TASK DETAILS
With the pictures left out, transcribe exactly the lines from the one with "I took last week off" through the end of the data.

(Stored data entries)
━━━━━━━━

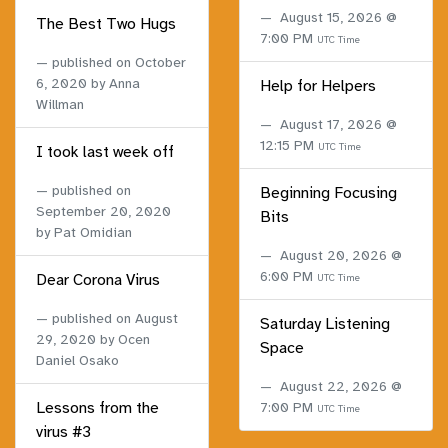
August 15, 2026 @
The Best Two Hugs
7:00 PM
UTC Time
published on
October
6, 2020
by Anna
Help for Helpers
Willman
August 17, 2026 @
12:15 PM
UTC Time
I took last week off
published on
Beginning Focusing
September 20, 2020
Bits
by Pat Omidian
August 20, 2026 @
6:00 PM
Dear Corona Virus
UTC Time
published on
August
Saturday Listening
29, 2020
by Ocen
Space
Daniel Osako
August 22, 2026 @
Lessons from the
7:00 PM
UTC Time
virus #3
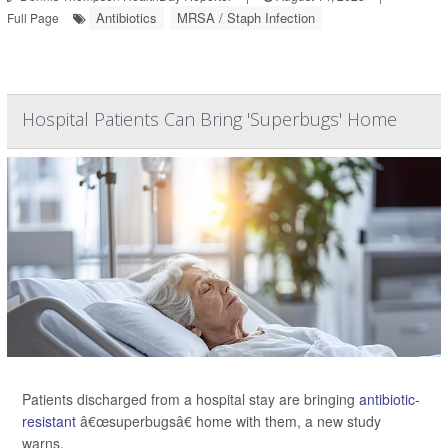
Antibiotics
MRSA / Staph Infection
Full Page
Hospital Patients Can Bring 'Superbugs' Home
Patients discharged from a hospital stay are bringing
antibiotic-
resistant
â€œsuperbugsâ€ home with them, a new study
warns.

━━━━━━━━

SOLVED EXERCISE
I took last week off
published on
Beginning Focusing
September 20, 2020
Bits
by Pat Omidian
August 20, 2026 @
6:00 PM
Dear Corona Virus
UTC Time
published on
August
Saturday Listening
29, 2020
by Ocen
Space
Daniel Osako
August 22, 2026 @
Lessons from the
7:00 PM
UTC Time
virus #3
Antibiotics
MRSA / Staph Infection
Full Page
Hospital Patients Can Bring 'Superbugs' Home
Patients discharged from a hospital stay are bringing
antibiotic-
resistant
â€œsuperbugsâ€ home with them, a new study
warns.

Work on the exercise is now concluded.